You can, of course, see where this ends up. This ends up in the usual place with me hating the world and myself in particular and considering the idea of dying and going into a separate circle about how I wouldn't know I wasn't around to love any of the things and people I love now and how that loss which hasn't happened yet makes me incredibly sad for its potential being and blah blah blah blah blah...yeah, right down to bottom because of a little bump.
Positive? I'm climbing back up a little faster than usual. In the past -- the very recent past -- such a bump could derail me for months. HAS derailed me. My psyche doesn't always tell me when I've suffered some kind of trauma that has screwed up my brain. I find out much later as I'm sorting through the pieces and wondering how the hell this happened. Yay, mental illness.
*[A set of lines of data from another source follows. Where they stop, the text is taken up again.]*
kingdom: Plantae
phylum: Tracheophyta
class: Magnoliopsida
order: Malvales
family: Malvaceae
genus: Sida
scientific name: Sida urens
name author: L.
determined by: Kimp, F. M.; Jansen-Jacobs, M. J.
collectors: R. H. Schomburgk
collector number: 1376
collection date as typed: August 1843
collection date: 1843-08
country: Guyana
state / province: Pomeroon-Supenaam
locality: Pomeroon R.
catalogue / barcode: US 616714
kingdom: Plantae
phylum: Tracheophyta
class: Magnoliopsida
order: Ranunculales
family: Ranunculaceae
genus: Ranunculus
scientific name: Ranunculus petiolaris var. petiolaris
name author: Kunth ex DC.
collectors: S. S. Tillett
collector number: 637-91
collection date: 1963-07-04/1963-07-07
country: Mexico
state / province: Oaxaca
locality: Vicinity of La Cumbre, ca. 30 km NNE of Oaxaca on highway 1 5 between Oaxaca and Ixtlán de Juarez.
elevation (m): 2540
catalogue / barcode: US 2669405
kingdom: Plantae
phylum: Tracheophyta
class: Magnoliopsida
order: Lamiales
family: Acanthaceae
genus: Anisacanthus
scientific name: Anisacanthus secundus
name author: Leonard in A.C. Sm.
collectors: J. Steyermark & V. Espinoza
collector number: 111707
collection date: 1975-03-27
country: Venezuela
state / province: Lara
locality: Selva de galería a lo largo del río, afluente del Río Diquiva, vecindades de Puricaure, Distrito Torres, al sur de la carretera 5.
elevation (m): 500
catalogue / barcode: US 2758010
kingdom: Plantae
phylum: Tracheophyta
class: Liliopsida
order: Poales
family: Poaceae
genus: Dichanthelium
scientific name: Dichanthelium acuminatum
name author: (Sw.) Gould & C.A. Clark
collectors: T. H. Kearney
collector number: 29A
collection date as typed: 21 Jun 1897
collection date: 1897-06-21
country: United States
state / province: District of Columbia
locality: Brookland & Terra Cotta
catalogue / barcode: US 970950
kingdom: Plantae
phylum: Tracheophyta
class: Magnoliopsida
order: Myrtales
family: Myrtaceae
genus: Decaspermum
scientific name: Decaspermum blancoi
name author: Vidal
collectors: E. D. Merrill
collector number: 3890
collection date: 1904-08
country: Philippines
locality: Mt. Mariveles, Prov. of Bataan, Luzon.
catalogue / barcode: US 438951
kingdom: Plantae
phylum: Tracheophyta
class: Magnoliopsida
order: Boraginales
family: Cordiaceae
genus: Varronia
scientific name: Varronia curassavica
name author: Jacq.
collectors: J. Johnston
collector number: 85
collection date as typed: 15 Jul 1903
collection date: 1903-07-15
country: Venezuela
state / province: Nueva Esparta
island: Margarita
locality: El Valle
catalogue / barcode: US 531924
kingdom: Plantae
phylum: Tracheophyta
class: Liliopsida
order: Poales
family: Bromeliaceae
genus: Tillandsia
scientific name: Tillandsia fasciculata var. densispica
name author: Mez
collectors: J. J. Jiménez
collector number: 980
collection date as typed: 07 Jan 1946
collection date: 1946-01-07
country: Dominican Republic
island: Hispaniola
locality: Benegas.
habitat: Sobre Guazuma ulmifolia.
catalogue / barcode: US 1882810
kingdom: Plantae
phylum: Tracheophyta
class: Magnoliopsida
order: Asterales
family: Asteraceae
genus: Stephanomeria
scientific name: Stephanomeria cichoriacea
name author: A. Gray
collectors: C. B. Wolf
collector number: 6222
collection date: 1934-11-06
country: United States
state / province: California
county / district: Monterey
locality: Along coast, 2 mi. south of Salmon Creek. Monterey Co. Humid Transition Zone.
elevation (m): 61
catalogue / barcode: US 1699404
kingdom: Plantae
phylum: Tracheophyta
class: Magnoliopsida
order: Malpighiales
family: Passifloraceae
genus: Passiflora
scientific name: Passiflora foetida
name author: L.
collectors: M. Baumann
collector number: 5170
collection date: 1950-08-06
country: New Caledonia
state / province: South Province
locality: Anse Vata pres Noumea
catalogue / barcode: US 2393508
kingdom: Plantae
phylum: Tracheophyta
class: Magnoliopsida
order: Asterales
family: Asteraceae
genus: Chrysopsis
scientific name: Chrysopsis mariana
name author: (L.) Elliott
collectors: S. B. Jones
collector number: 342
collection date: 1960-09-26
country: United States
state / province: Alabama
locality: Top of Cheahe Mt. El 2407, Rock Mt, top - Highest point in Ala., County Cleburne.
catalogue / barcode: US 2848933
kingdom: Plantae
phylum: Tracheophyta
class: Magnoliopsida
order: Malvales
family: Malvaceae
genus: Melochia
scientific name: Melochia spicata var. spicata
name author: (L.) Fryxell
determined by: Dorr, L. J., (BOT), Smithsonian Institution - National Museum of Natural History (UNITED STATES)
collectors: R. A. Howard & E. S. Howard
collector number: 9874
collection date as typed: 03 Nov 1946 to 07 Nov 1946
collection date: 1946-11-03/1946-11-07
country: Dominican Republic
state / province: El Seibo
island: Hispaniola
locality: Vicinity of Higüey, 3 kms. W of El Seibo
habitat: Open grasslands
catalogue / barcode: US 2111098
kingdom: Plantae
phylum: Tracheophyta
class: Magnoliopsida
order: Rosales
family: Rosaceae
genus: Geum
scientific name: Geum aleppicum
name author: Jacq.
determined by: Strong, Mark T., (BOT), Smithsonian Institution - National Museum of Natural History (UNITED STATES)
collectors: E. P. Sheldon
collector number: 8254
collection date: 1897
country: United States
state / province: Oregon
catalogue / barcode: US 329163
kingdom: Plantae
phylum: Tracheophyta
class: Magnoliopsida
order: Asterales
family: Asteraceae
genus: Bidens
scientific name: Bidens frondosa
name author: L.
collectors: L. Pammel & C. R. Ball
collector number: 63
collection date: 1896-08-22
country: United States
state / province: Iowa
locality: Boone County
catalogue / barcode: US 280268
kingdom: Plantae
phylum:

I hate those words and I hate having a brain with these problems.
I want to write. My brain won't stop with stories, but the pipeline, the conduit, the way I once had of communicating these stories to the world -- that's damaged. Repair work is tough. Streets torn up in every direction, no body getting anywhere. So there's nothing else to do but get back on the job patching pipes and watching for leaks and stoppages. I have to learn the skills of clearing them faster, of not getting derailed for a pebble on my path.
This was hard to write, too. But I got it out. Damn.